Doch kehren wir nun wieder zum neuen Stern auf dem Beraterfirmament zurück, Árpád, Árpi, Habony. Es handelt sich um jene Person, über die der Ministerpräsident erst jüngst sagte, dass sie „niemals auf der Gehaltsliste“ des Kanzleramtes gestanden habe. (…) Im Grunde ist es völlig unerheblich, ob Habony ein Honorar für seine Dienste als Berater bekam oder nicht, schließlich habe auch Regierungssprecher András Giró-Szász Viktor Orbán nach eigener Aussage einst beraten, ohne dafür auch nur einen Cent bekommen zu haben… Den Dank kann man bekanntlich auf vielerlei Weise ausdrücken, Giró-Szász beispielsweise mauserte sich vom Analysten zum Regierungssprecher…

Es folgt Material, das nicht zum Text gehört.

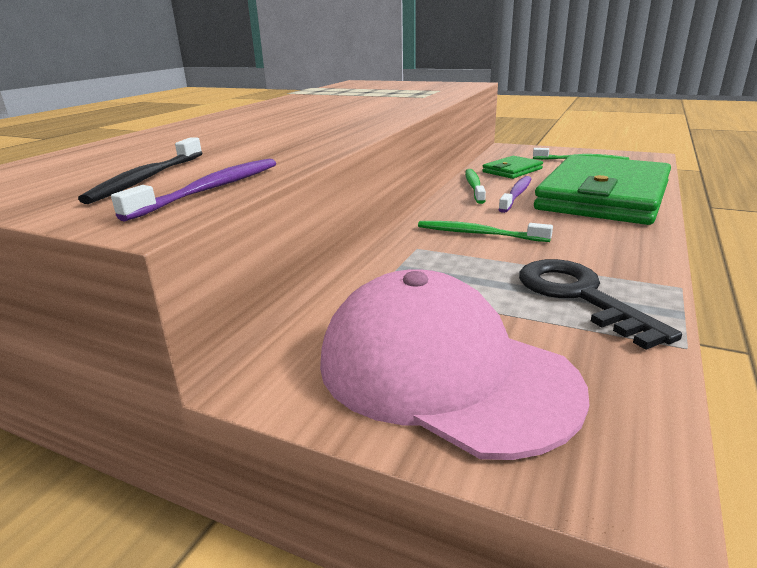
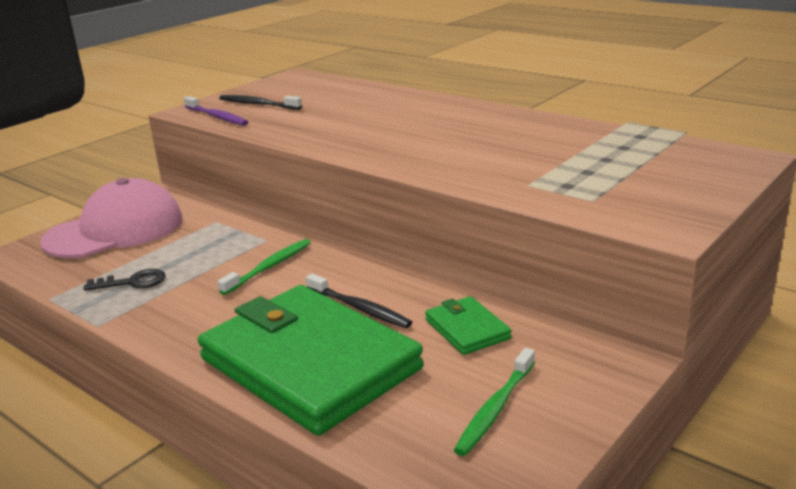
camera: 105 degrees right, 0 degrees up
(474, 187) = (408, 288): green toothbrush -> none
(516, 195) = (359, 308): purple toothbrush -> black toothbrush
(579, 296) = (132, 282): black key -> black key, size x0.62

Der größte Fluch des „Habonyismus“ ist die informelle Macht, die jeglicher Grundlage entbehrt – werde fachlich noch menschlich. (…) Ursprünglich hatte er Automonteur werden wollen, letztlich wurde er dann aber Dekorationsskulpteur. Er studierte angeblich an mehreren Hochschulen, jedoch schloss er keine ab. Laut seinem eigenen Lebenslauf war er auch in Österreich auf Ausbildung, allerdings stellte sich über die „Lehrinstitution“ heraus, dass sie sich nur mit Forschung beschäftigt… Anfang der Nullerjahre avancierte er zum Hüter der Heiligen Stephanskrone (?!). Er war es, der die Stephanskrone ins Parlament umsiedelte (aus dem Nationalmuseum; Anm.). (…) Er war es aber auch, der bei einem „Verkehrsstreit“ eine ältere Frau in den Bauch trat (!). Dafür bekam er zwei Jahre auf Bewährung…
So wurde er also zum (bezahlten oder unbezahlten) „strategischen Berater“ Orbáns. Heute ist er laut Orbán zwar kein Berater mehr, allerdings ist er bei jeder wichtigen Veranstaltung an der Seite des Ministerpräsidenten zu sehen, ja er wird sogar mit Staatskarossen durch die Gegend kutschiert. (…)
Stalin, Rákosi oder Kádár wurden einst als unfehlbare Politiker gepriesen, die angeblich ihren schlechten Beratern und ihrer Kamarilla auf den Leim gingen… Orbán hat noch die Macht, um den Stall auszumisten und sich von Lázár, Rogán und Habony zu befreien… Noch kann er sich befreien! (…) Allerdings: Je größer die Probleme der Regierung werden, desto öfter treten die „Habonys“ auf den Plan, mal heißen sie Lázár, mal Andy Vajna, mal Szijjártó, mal Rogán! Und sie werden stärker und stärker!
Der hier in Auszügen abgedruckte Text erschien in der unabhängigen Wochenzeitung Nevem Senki.